On 21 October 2015, as part of goodwill visit to the South East Asian region, in the first-leg of the overseas deployment, ICGS Samrat made a port-call at the Port of Macassar, Indonesia. The visit was aimed at enhancing cooperation with the Maritime Law Enforcement Agencies of Indonesia, including BAKAMLA and BASARNAS, and discussing ways to combat maritime transnational crime, maritime search and rescue, maritime law enforcement, exclusive economic zone surveillance, humanitarian aid and disaster relief and maritime pollution response.

===Joint exercise===
In 2014, Samrat took part in the 13th joint exercise between Coast Guards of India and Japan held annually since 1999 titled Sahayog- Kaijin 2014. JCG (Japan Coast Guard Ship) Mizuho and its integral helicopter, HAL Chetak helicopter, Dornier 228 aircraft and ICGS C-404 also took part in the exercise which focuses on anti piracy procedures, pollution control measures and other areas of common professional interest.

===MV Maersk Frankfurt incident===

On 19 July 2024, Maritime Rescue Coordination Center (MRCC) Mumbai of ICG received distress call container carrier MV Maersk Frankfurt 50 nm off Karwar about a major fire on board. Immediately, ICGS Sahet, Sujeet and Samrata long with a Dornier and a ALH Dhruv were deployed by Coast Guard District HQ No 11 (Goa) for aerial surveillance operations. ICGS Samudra Prahari also provided support. As of 20 July, after 12 hours of effort, the fire in the front section of the ship was suppressed but the fire in the midship section was ablaze. ICG is preparing for the provision of Dry Chemical Powder (DCP) bags and balls to support firefighting operations. As of 21 July, after 24 hours of distress call, the ship was 17 miles off Karwar and ICG was battling smoke and small fires on board the container ship. ICG had decided to use DCP to douse the fire. One Filipino crew member died in the incident. The cause of the fire is expected to be a short circuit after which the fire spread to the cargo classified as International Maritime Dangerous Goods (IMDG) that was on board, according to a report. The ship was en route from Mundra port, India to Colombo port, Sri Lanka.
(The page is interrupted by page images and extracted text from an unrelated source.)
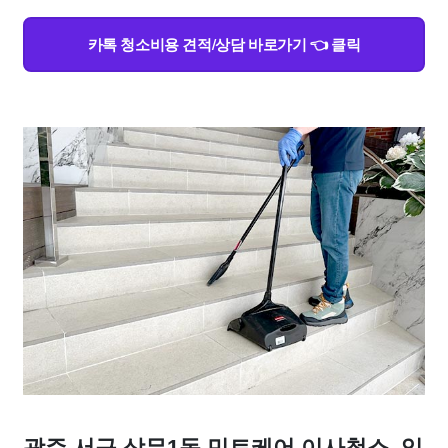
카톡 청소비용 견적/상담 바로가기 👈 클릭
광주 서구 상무1동 민트케어 이사청소, 입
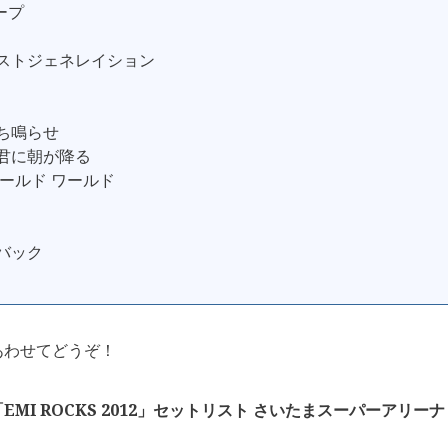
ープ
ロストジェネレイション
打ち鳴らせ
、君に朝が降る
ワールド ワールド
ュバック
あわせてどうぞ！
EMI ROCKS 2012」セットリスト さいたまスーパーアリーナ 2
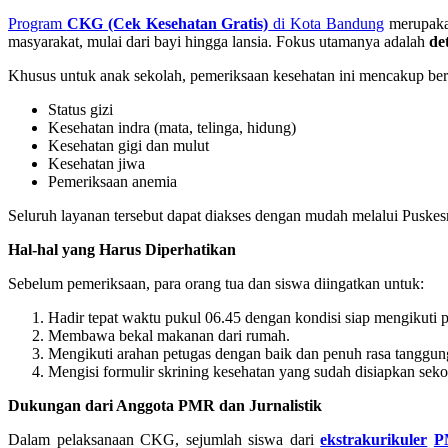
Program
CKG (Cek Kesehatan Gratis)
di Kota Bandung
merupaka
masyarakat, mulai dari bayi hingga lansia. Fokus utamanya adalah
de
Khusus untuk anak sekolah, pemeriksaan kesehatan ini mencakup berb
Status gizi
Kesehatan indra (mata, telinga, hidung)
Kesehatan gigi dan mulut
Kesehatan jiwa
Pemeriksaan anemia
Seluruh layanan tersebut dapat diakses dengan mudah melalui Puske
Hal-hal yang Harus Diperhatikan
Sebelum pemeriksaan, para orang tua dan siswa diingatkan untuk:
Hadir tepat waktu pukul 06.45 dengan kondisi siap mengikuti 
Membawa bekal makanan dari rumah.
Mengikuti arahan petugas dengan baik dan penuh rasa tanggun
Mengisi formulir skrining kesehatan yang sudah disiapkan seko
Dukungan dari Anggota PMR dan Jurnalistik
Dalam pelaksanaan CKG, sejumlah siswa dari
ekstrakurikuler
P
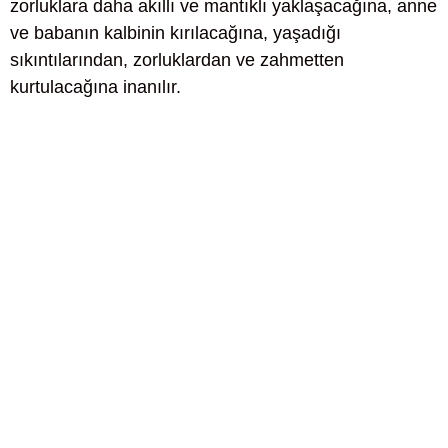
zorluklara daha akıllı ve mantıklı yaklaşacağına, anne
ve babanın kalbinin kırılacağına, yaşadığı
sıkıntılarından, zorluklardan ve zahmetten
kurtulacağına inanılır.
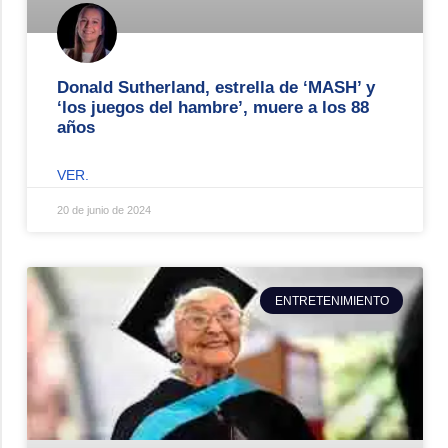
Donald Sutherland, estrella de ‘MASH’ y
‘los juegos del hambre’, muere a los 88
años
VER.
20 de junio de 2024
ENTRETENIMIENTO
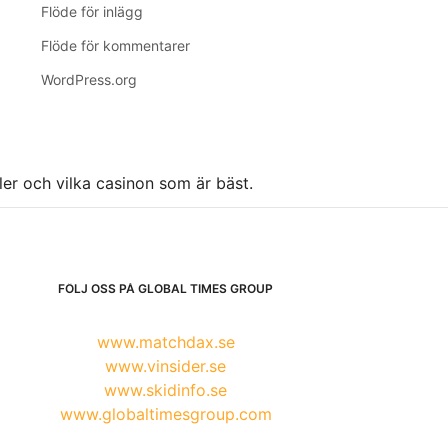
Flöde för inlägg
Flöde för kommentarer
WordPress.org
ller och vilka casinon som är bäst.
FÖLJ OSS PÅ GLOBAL TIMES GROUP
www.matchdax.se
www.vinsider.se
www.skidinfo.se
www.globaltimesgroup.com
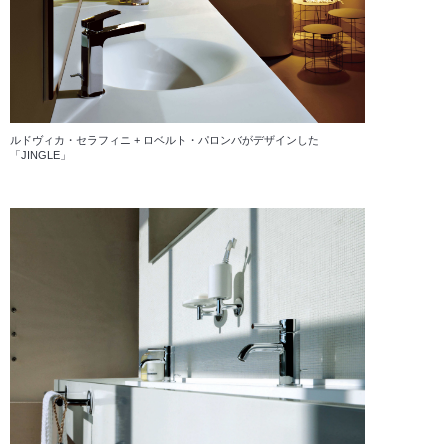
ルドヴィカ・セラフィニ + ロベルト・パロンバがデザインした
「JINGLE」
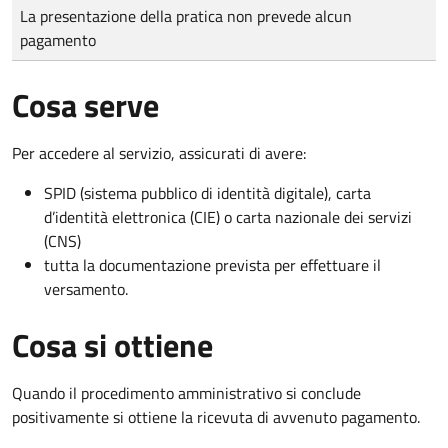
Tipo di pagamento
Importo
La presentazione della pratica non prevede alcun
pagamento
Cosa serve
Per accedere al servizio, assicurati di avere:
SPID (sistema pubblico di identità digitale), carta
d’identità elettronica (CIE) o carta nazionale dei servizi
(CNS)
tutta la documentazione prevista per effettuare il
versamento.
Cosa si ottiene
Quando il procedimento amministrativo si conclude
positivamente si ottiene la ricevuta di avvenuto pagamento.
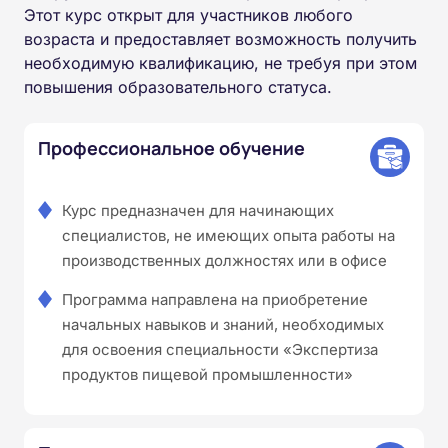
Этот курс открыт для участников любого
возраста и предоставляет возможность получить
необходимую квалификацию, не требуя при этом
повышения образовательного статуса.
Профессиональное обучение
Курс предназначен для начинающих
специалистов, не имеющих опыта работы на
производственных должностях или в офисе
Программа направлена на приобретение
начальных навыков и знаний, необходимых
для освоения специальности «Экспертиза
продуктов пищевой промышленности»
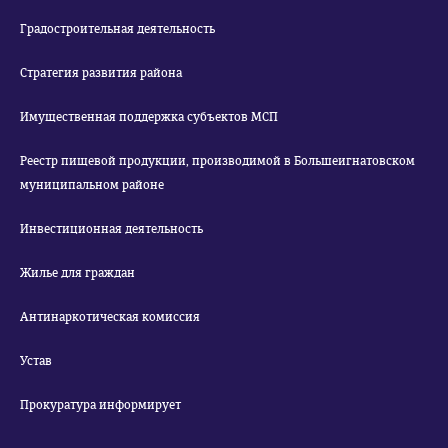
Градостроительная деятельность
Стратегия развития района
Имущественная поддержка субъектов МСП
Реестр пищевой продукции, производимой в Большеигнатовском
муниципальном районе
Инвестиционная деятельность
Жилье для граждан
Антинаркотическая комиссия
Устав
Прокуратура информирует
On 22 July, ICG's Deputy Inspector General Bhatia confirmed that the fire is under control after using 150 kg of DCP bags from helicopters. There were no fire in the dangerous goods section of the ship. Small fires were still on, four vessels of ICG were near the ship and helicopters were taking routine visits. The ship was out of danger. No oil pollution is reported but adequate preparation has been taken Indian Coast Guard has asked Karnataka, Goa and Kerala to activate the pollution response mechanism. By 30 July, Operation Sahayata was complete and a total of five ships, one Dornier and two Dhruv helicopters were deployed for the job. More than 1200 kg of DCP was used. Infrared images confirmed that hotspots has reduced and smoldering was reduced to one small part of the ship. There were no more pollution risks and the ship was stable and operational.